The UK government will try to raise £3.2bn by selling off 6% of its stake in Lloyds Banking Group, which had to be bailed out with taxpayer cash at the height of the financial crisis.
It would see the government reduce its stake in Lloyds to 32.7% by selling off some of its shares for 75p each, above the 73.6p paid during the 2008 bailout, to large investors.
There will be no further sale of Lloyds shares by the government for 90 days, said the Treasury and UK Financial Investments (UKFI), the arm which handles state-owned shares in banks.
"We want to get the best value for the taxpayer, maximise support for the economy and restore them to private ownership," said a statement from the Treasury.
"The government will only conclude a sale if these objectives are met."
UKFI's shareholding would be reduced by 15.5% to 23.3bn ordinary shares. Lloyds has returned to profitability, generating a pre-tax profit of £3bn in the opening six months of 2013. This is despite compensation and litigation costs relating to past mis-selling of payment protection insurance (PPI).

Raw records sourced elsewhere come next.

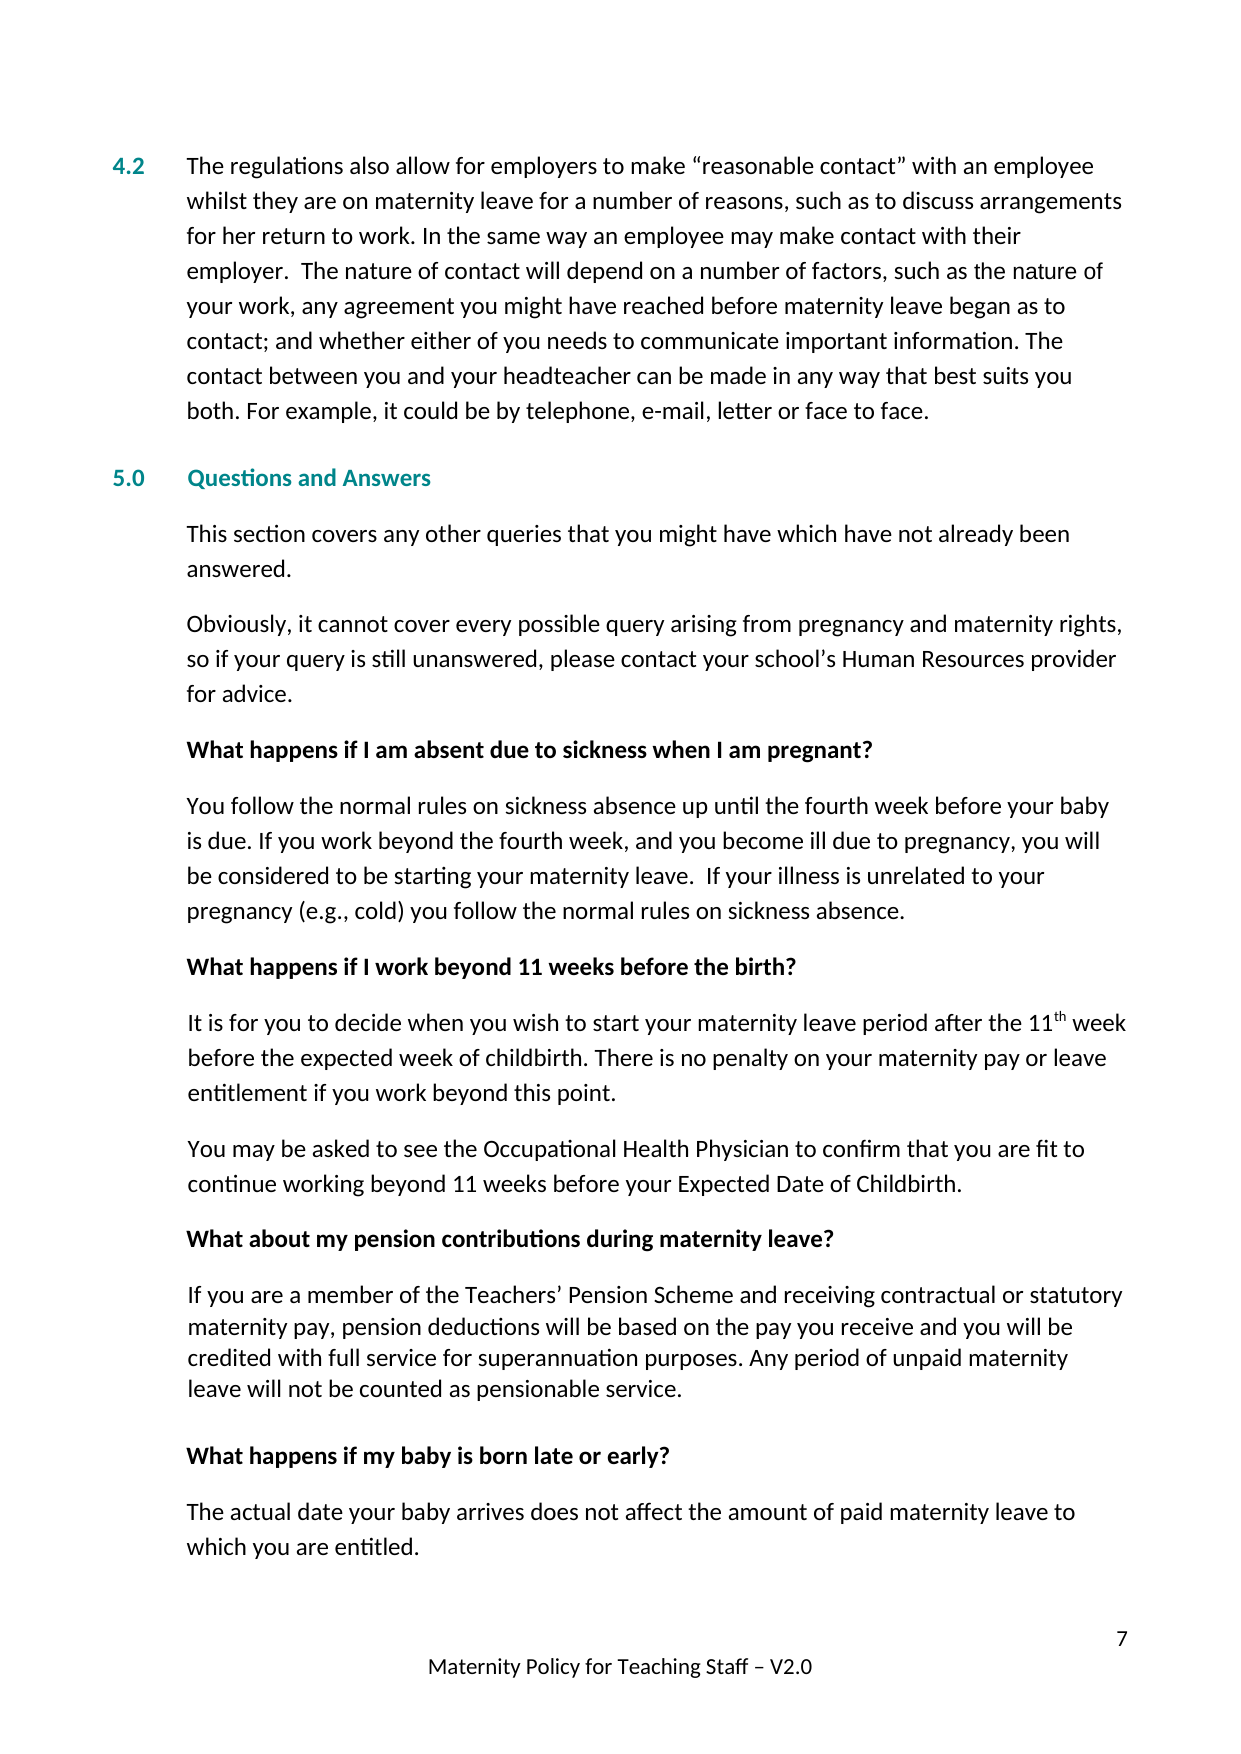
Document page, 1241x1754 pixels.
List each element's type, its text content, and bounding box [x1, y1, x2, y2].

text Obviously, it cannot cover every possible query arising from pregnancy and maternity rights, so if your query is still unanswered, please contact your school’s Human Resources provider for advice. [186, 608, 1128, 709]
text If you are a member of the Teachers’ Pension Scheme and receiving contractual or statutory maternity pay, pension deductions will be based on the pay you receive and you will be credited with full service for superannuation purposes. Any period of unpaid maternity leave will not be counted as pensionable service. [112, 1279, 1128, 1404]
text This section covers any other queries that you might have which have not already been answered. [186, 518, 1128, 583]
text You may be asked to see the Occupational Health Physician to confirm that you are fit to continue working beyond 11 weeks before your Expected Date of Childbirth. [187, 1133, 1128, 1198]
text The actual date your baby arrives does not affect the amount of paid maternity leave to which you are entitled. [186, 1496, 1128, 1562]
list Questions and Answers [112, 462, 1128, 492]
text What happens if my baby is born late or early? [186, 1405, 1128, 1471]
text What about my pension contributions during maternity leave? [112, 1223, 1128, 1254]
text It is for you to decide when you wish to start your maternity leave period after the 11th week before the expected week of childbirth. There is no penalty on your maternity pay or leave entitlement if you work beyond this point. [187, 1007, 1128, 1107]
text You follow the normal rules on sickness absence up until the fourth week before your baby is due. If you work beyond the fourth week, and you become ill due to pregnancy, you will be considered to be starting your maternity leave. If your illness is unrelated to your pregnancy (e.g., cold) you follow the normal rules on sickness absence. [186, 790, 1128, 926]
list The regulations also allow for employers to make “reasonable contact” with an employee whilst they are on maternity leave for a number of reasons, such as to discuss arrangements for her return to work. In the same way an employee may make contact with their employer. The nature of contact will depend on a number of factors, such as the nature of your work, any agreement you might have reached before maternity leave began as to contact; and whether either of you needs to communicate important information. The contact between you and your headteacher can be made in any way that best suits you both. For example, it could be by telephone, e-mail, letter or face to face. [112, 150, 1128, 458]
text What happens if I am absent due to sickness when I am pregnant? [186, 734, 1128, 765]
text What happens if I work beyond 11 weeks before the birth? [186, 951, 1128, 982]
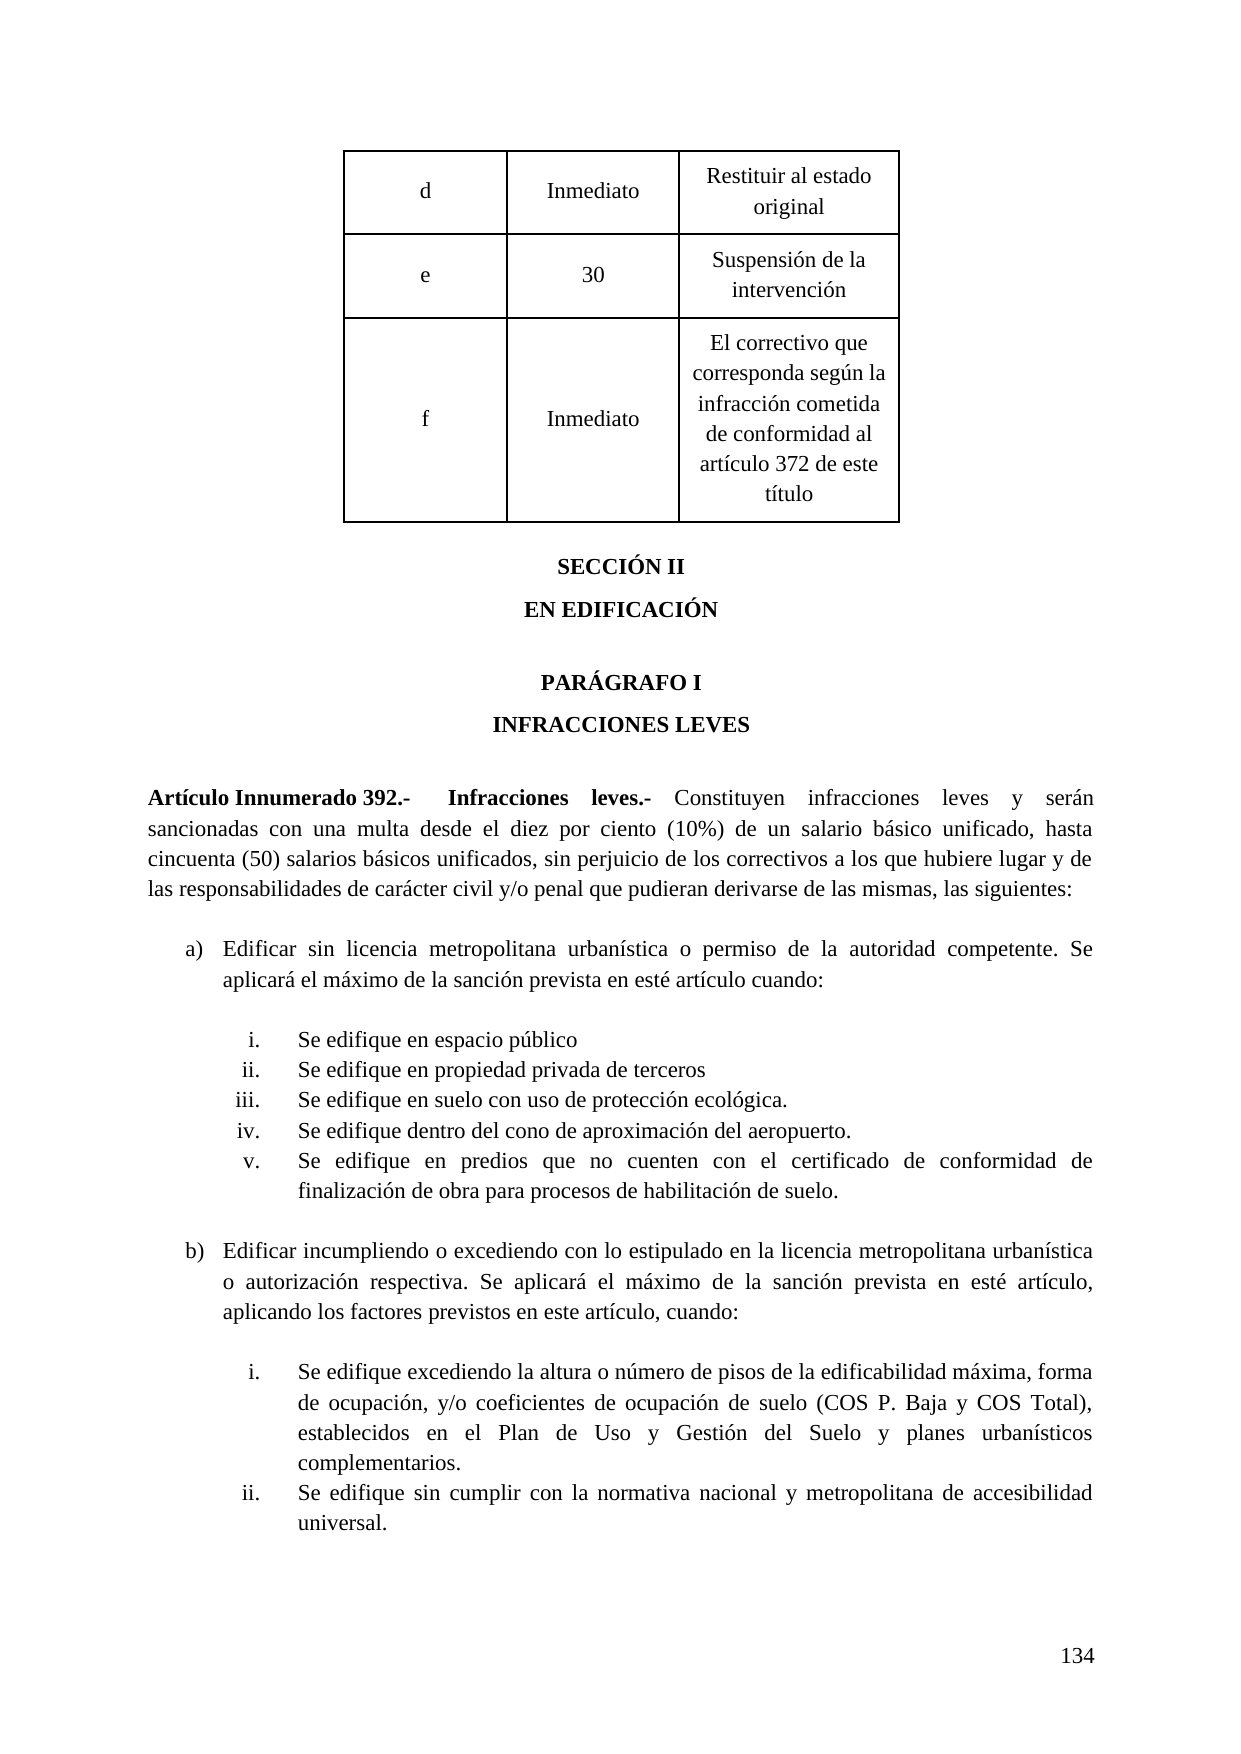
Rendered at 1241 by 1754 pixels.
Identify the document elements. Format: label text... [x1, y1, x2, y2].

A potential stake sale follows on from Chancellor George Osborne's Mansion House speech in June when he said Lloyds was in a good position to be re-privatised, but that he had no set timetable to do so.
"It's vital that taxpayers get their money back and this must be the prime consideration in the sale of the government's stakes in the banks," said Chris Leslie, Labour's shadow financial secretary to the Treasury.
"And as Labour has consistently said any profits from the sale should be used to repay the national debt. We also need serious reform of our banking sector, which George Osborne continues to duck, including measures to promote more competition on the high street."
Eyes will shift to RBS, the other state-backed financial institution that had to be rescued from collapse in the crisis. As a result of a £45bn injection by the Treasury, the government holds 81% of RBS.
However, the RBS share price continues to float well below that at which the government bought its stake in 2008. As a result, Osborne has said the Treasury "only sell our stake in RBS when we feel the bank is fully able to support our economy and when we get good value for you, the taxpayer".
RBS is undergoing a number of balance sheet reforms to wind-down or sell off the portfolio of toxic loan assets, primarily consumer mortgages, built up before the financial crisis and which ultimately led to the institution's near death.